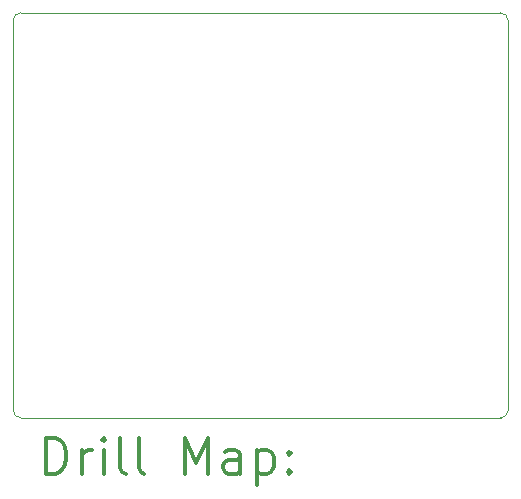
<source format=gbr>
%FSLAX45Y45*%
G04 Gerber Fmt 4.5, Leading zero omitted, Abs format (unit mm)*
G04 Created by KiCad (PCBNEW (5.1.12-1-10_14)) date 2021-11-20 17:27:40*
%MOMM*%
%LPD*%
G01*
G04 APERTURE LIST*
%TA.AperFunction,Profile*%
%ADD10C,0.120000*%
%TD*%
%ADD11C,0.200000*%
%ADD12C,0.300000*%
G04 APERTURE END LIST*
D10*
X16002000Y-4508500D02*
G75*
G02*
X16065500Y-4572000I0J-63500D01*
G01*
X16065500Y-7874000D02*
G75*
G02*
X16002000Y-7937500I-63500J0D01*
G01*
X11874500Y-4572000D02*
G75*
G02*
X11938000Y-4508500I63500J0D01*
G01*
X11938000Y-7937500D02*
G75*
G02*
X11874500Y-7874000I0J63500D01*
G01*
X11874500Y-7874000D02*
X11874500Y-4572000D01*
X16002000Y-7937500D02*
X11938000Y-7937500D01*
X16065500Y-4572000D02*
X16065500Y-7874000D01*
X11938000Y-4508500D02*
X16002000Y-4508500D01*
D11*
D12*
X12154928Y-8409214D02*
X12154928Y-8109214D01*
X12226357Y-8109214D01*
X12269214Y-8123500D01*
X12297786Y-8152071D01*
X12312071Y-8180643D01*
X12326357Y-8237786D01*
X12326357Y-8280643D01*
X12312071Y-8337786D01*
X12297786Y-8366357D01*
X12269214Y-8394929D01*
X12226357Y-8409214D01*
X12154928Y-8409214D01*
X12454928Y-8409214D02*
X12454928Y-8209214D01*
X12454928Y-8266357D02*
X12469214Y-8237786D01*
X12483500Y-8223500D01*
X12512071Y-8209214D01*
X12540643Y-8209214D01*
X12640643Y-8409214D02*
X12640643Y-8209214D01*
X12640643Y-8109214D02*
X12626357Y-8123500D01*
X12640643Y-8137786D01*
X12654928Y-8123500D01*
X12640643Y-8109214D01*
X12640643Y-8137786D01*
X12826357Y-8409214D02*
X12797786Y-8394929D01*
X12783500Y-8366357D01*
X12783500Y-8109214D01*
X12983500Y-8409214D02*
X12954928Y-8394929D01*
X12940643Y-8366357D01*
X12940643Y-8109214D01*
X13326357Y-8409214D02*
X13326357Y-8109214D01*
X13426357Y-8323500D01*
X13526357Y-8109214D01*
X13526357Y-8409214D01*
X13797786Y-8409214D02*
X13797786Y-8252071D01*
X13783500Y-8223500D01*
X13754928Y-8209214D01*
X13697786Y-8209214D01*
X13669214Y-8223500D01*
X13797786Y-8394929D02*
X13769214Y-8409214D01*
X13697786Y-8409214D01*
X13669214Y-8394929D01*
X13654928Y-8366357D01*
X13654928Y-8337786D01*
X13669214Y-8309214D01*
X13697786Y-8294929D01*
X13769214Y-8294929D01*
X13797786Y-8280643D01*
X13940643Y-8209214D02*
X13940643Y-8509214D01*
X13940643Y-8223500D02*
X13969214Y-8209214D01*
X14026357Y-8209214D01*
X14054928Y-8223500D01*
X14069214Y-8237786D01*
X14083500Y-8266357D01*
X14083500Y-8352071D01*
X14069214Y-8380643D01*
X14054928Y-8394929D01*
X14026357Y-8409214D01*
X13969214Y-8409214D01*
X13940643Y-8394929D01*
X14212071Y-8380643D02*
X14226357Y-8394929D01*
X14212071Y-8409214D01*
X14197786Y-8394929D01*
X14212071Y-8380643D01*
X14212071Y-8409214D01*
X14212071Y-8223500D02*
X14226357Y-8237786D01*
X14212071Y-8252071D01*
X14197786Y-8237786D01*
X14212071Y-8223500D01*
X14212071Y-8252071D01*
M02*

</source>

^^^^^^^^^^^^^^^^

▶ [What you should do] Exclude the pictures and print the rest of the data exactly.

▶ [Reply to the task]
<source format=gbr>
%FSLAX45Y45*%
G04 Gerber Fmt 4.5, Leading zero omitted, Abs format (unit mm)*
G04 Created by KiCad (PCBNEW (5.1.12-1-10_14)) date 2021-11-20 17:27:40*
%MOMM*%
%LPD*%
G01*
G04 APERTURE LIST*
%TA.AperFunction,Profile*%
%ADD10C,0.120000*%
%TD*%
%ADD11C,0.200000*%
%ADD12C,0.300000*%
G04 APERTURE END LIST*
D10*
X16002000Y-4508500D02*
G75*
G02*
X16065500Y-4572000I0J-63500D01*
G01*
X16065500Y-7874000D02*
G75*
G02*
X16002000Y-7937500I-63500J0D01*
G01*
X11874500Y-4572000D02*
G75*
G02*
X11938000Y-4508500I63500J0D01*
G01*
X11938000Y-7937500D02*
G75*
G02*
X11874500Y-7874000I0J63500D01*
G01*
X11874500Y-7874000D02*
X11874500Y-4572000D01*
X16002000Y-7937500D02*
X11938000Y-7937500D01*
X16065500Y-4572000D02*
X16065500Y-7874000D01*
X11938000Y-4508500D02*
X16002000Y-4508500D01*
D11*
D12*
X12154928Y-8409214D02*
X12154928Y-8109214D01*
X12226357Y-8109214D01*
X12269214Y-8123500D01*
X12297786Y-8152071D01*
X12312071Y-8180643D01*
X12326357Y-8237786D01*
X12326357Y-8280643D01*
X12312071Y-8337786D01*
X12297786Y-8366357D01*
X12269214Y-8394929D01*
X12226357Y-8409214D01*
X12154928Y-8409214D01*
X12454928Y-8409214D02*
X12454928Y-8209214D01*
X12454928Y-8266357D02*
X12469214Y-8237786D01*
X12483500Y-8223500D01*
X12512071Y-8209214D01*
X12540643Y-8209214D01*
X12640643Y-8409214D02*
X12640643Y-8209214D01*
X12640643Y-8109214D02*
X12626357Y-8123500D01*
X12640643Y-8137786D01*
X12654928Y-8123500D01*
X12640643Y-8109214D01*
X12640643Y-8137786D01*
X12826357Y-8409214D02*
X12797786Y-8394929D01*
X12783500Y-8366357D01*
X12783500Y-8109214D01*
X12983500Y-8409214D02*
X12954928Y-8394929D01*
X12940643Y-8366357D01*
X12940643Y-8109214D01*
X13326357Y-8409214D02*
X13326357Y-8109214D01*
X13426357Y-8323500D01*
X13526357Y-8109214D01*
X13526357Y-8409214D01*
X13797786Y-8409214D02*
X13797786Y-8252071D01*
X13783500Y-8223500D01*
X13754928Y-8209214D01*
X13697786Y-8209214D01*
X13669214Y-8223500D01*
X13797786Y-8394929D02*
X13769214Y-8409214D01*
X13697786Y-8409214D01*
X13669214Y-8394929D01*
X13654928Y-8366357D01*
X13654928Y-8337786D01*
X13669214Y-8309214D01*
X13697786Y-8294929D01*
X13769214Y-8294929D01*
X13797786Y-8280643D01*
X13940643Y-8209214D02*
X13940643Y-8509214D01*
X13940643Y-8223500D02*
X13969214Y-8209214D01*
X14026357Y-8209214D01*
X14054928Y-8223500D01*
X14069214Y-8237786D01*
X14083500Y-8266357D01*
X14083500Y-8352071D01*
X14069214Y-8380643D01*
X14054928Y-8394929D01*
X14026357Y-8409214D01*
X13969214Y-8409214D01*
X13940643Y-8394929D01*
X14212071Y-8380643D02*
X14226357Y-8394929D01*
X14212071Y-8409214D01*
X14197786Y-8394929D01*
X14212071Y-8380643D01*
X14212071Y-8409214D01*
X14212071Y-8223500D02*
X14226357Y-8237786D01*
X14212071Y-8252071D01*
X14197786Y-8237786D01*
X14212071Y-8223500D01*
X14212071Y-8252071D01*
M02*

</source>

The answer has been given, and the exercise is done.